* Te lezen fragment:
• • • • • • •

ECLI:NL:GHARN:2000:AA5810

Gerechtshof Arnhem

Datum uitspraak
14 februari 2000
Publicatiedatum
4 april 2013
Zaaknummer
98/02804
Instantie
Gerechtshof Arnhem
Type
Uitspraak
Procedures
  • Eerste aanleg - enkelvoudig
Vindplaatsen
  • Rechtspraak.nl
AI samenvatting door LexboostAutomatisch gegenereerd

Belastingaftrek voor disc-jockey kleding en de gevolgen van eerdere afspraken met de Belastingdienst

In deze zaak, behandeld door het Gerechtshof Arnhem op 14 februari 2000, gaat het om een geschil tussen een disc-jockey, aangeduid als belanghebbende, en de inspecteur van de Belastingdienst over de aftrekbaarheid van kosten voor speciaal aangeschafte kleding. De belanghebbende had in 1996 kleding aangeschaft, die hij 'macho-kleding' noemde, voor een bedrag van ongeveer ƒ 1.236. Deze kleding werd uitsluitend tijdens zijn optredens gedragen en niet in het dagelijks leven. De inspecteur weigerde de kosten als aftrekbaar te erkennen, omdat de kleding niet als werkkleding kon worden aangemerkt volgens de Wet op de inkomstenbelasting 1964.

De belanghebbende voerde aan dat hij in het verleden een afspraak had gemaakt met de inspecteur, waarbij 75% van de kosten van vergelijkbare kleding als aftrekbaar werd erkend. De inspecteur stelde echter dat deze afspraak was opgeheven met de invoering van de Oort-wetgeving in 1990. De belanghebbende betwistte dit en stelde dat hij in de jaren 1990 tot en met 1995 de kosten steeds had afgetrokken en dat deze door de inspecteur waren aanvaard.

Het hof oordeelde dat de gang van zaken, waarbij de belanghebbende zijn kosten steeds had opgegeven zonder dat de inspecteur hiertegen had geprotesteerd, bij de belanghebbende de indruk had gewekt dat de inspecteur akkoord ging met de aftrek. Het hof concludeerde dat de inspecteur de aftrek had moeten beoordelen en dat de belanghebbende in redelijkheid mocht veronderstellen dat zijn aftrek geaccepteerd was. Het beroep van de belanghebbende werd gegrond verklaard, de aanslag werd verminderd tot een belastbaar inkomen van ƒ 44.498, en de inspecteur werd gelast het griffierecht te vergoeden.

• • • • • • •

* Jouw opdrachten:
A) Herhaal woordelijk het stuk uit de uitspraak over de disc-jockey dat begint bij "De belanghebbende voerde" en doorloopt tot en met "inspecteur waren aanvaard.".
B) Vertaal deze zin uit de uitspraak over de disc-jockey in het Engels: "Deze kleding werd uitsluitend tijdens zijn optredens gedragen en niet in het dagelijks leven."
C) Schrijf een vervolg op de uitspraak over de disc-jockey dat aansluit op de laatste zin.

* Vastgelegde gegevens:
• • • • • • •

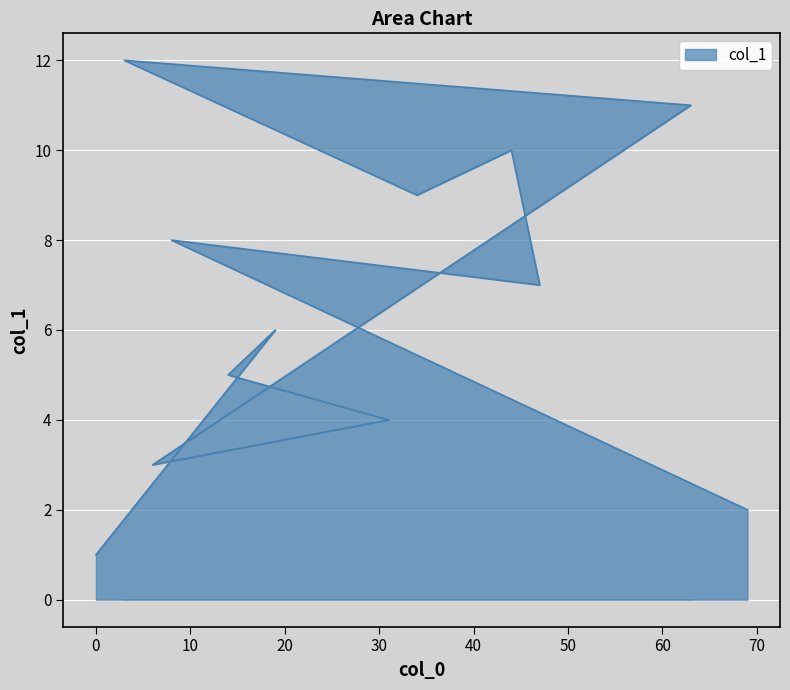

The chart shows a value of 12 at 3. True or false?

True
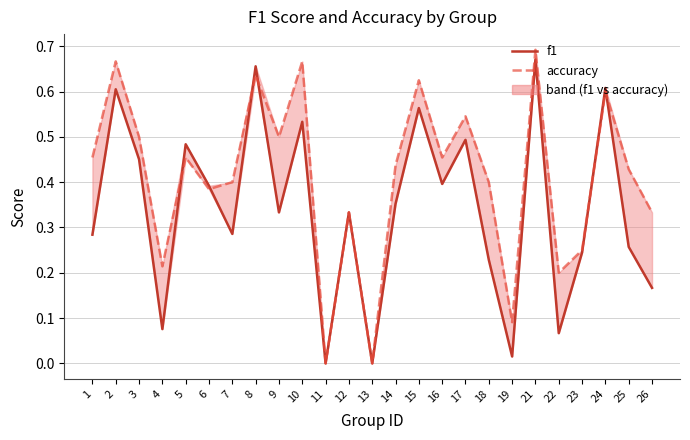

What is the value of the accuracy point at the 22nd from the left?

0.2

• • • • • • •

* Gegeven antwoorden:
A)
De belanghebbende voerde aan dat hij in het verleden een afspraak had gemaakt met de inspecteur, waarbij 75% van de kosten van vergelijkbare kleding als aftrekbaar werd erkend. De inspecteur stelde echter dat deze afspraak was opgeheven met de invoering van de Oort-wetgeving in 1990. De belanghebbende betwistte dit en stelde dat hij in de jaren 1990 tot en met 1995 de kosten steeds had afgetrokken en dat deze door de inspecteur waren aanvaard.

B) This clothing was worn only during his performances and not in everyday life.

C)
Uitspraak

Gerechtshof Arnhem
achtste enkelvoudige belastingkamer
nummer 98/02804
Proces-verbaal mondelinge uitspraak
belanghebbende : X
te : Z
inspecteur : het hoofd van de eenheid Belastingdienst/ Particulieren P (hierna: de inspecteur)
beslissing : uitspraak op een bezwaarschrift
aanslag : inkomstenbelasting/premie volksverzekeringen 1996, aanslagnummer xx
mondelinge behandeling : met toestemming van beide partijen niet gehouden
gronden:
1. Belanghebbende geniet opbrengsten van in dienstbetrekking verrichte werkzaamheden als disc-jockey. In verband met het verrichten van die werkzaamheden heeft belanghebbende kleding, door hem "macho-kleding" genoemd, aangeschaft tot een bedrag van (afgerond) ƒ 1.236. Het betreft blouses, jasjes en broeken die door belanghebbende tijdens zijn optreden, maar niet daarbuiten, worden gedragen.
2. Belanghebbende maakt met hetgeen hij heeft aangevoerd niet aannemelijk dat de onderhavige kleding kan worden aangemerkt als werkkleding in de zin van artikel 36, lid 1, onderdeel f, van de Wet op de inkomstenbelasting 1964. Er is sprake van normale kleding die in het dagelijkse leven kan worden gedragen. Dat belanghebbende de onderhavige kleding, gelet op zijn leeftijd, in het dagelijkse leven niet zou dragen, doet daaraan niet af.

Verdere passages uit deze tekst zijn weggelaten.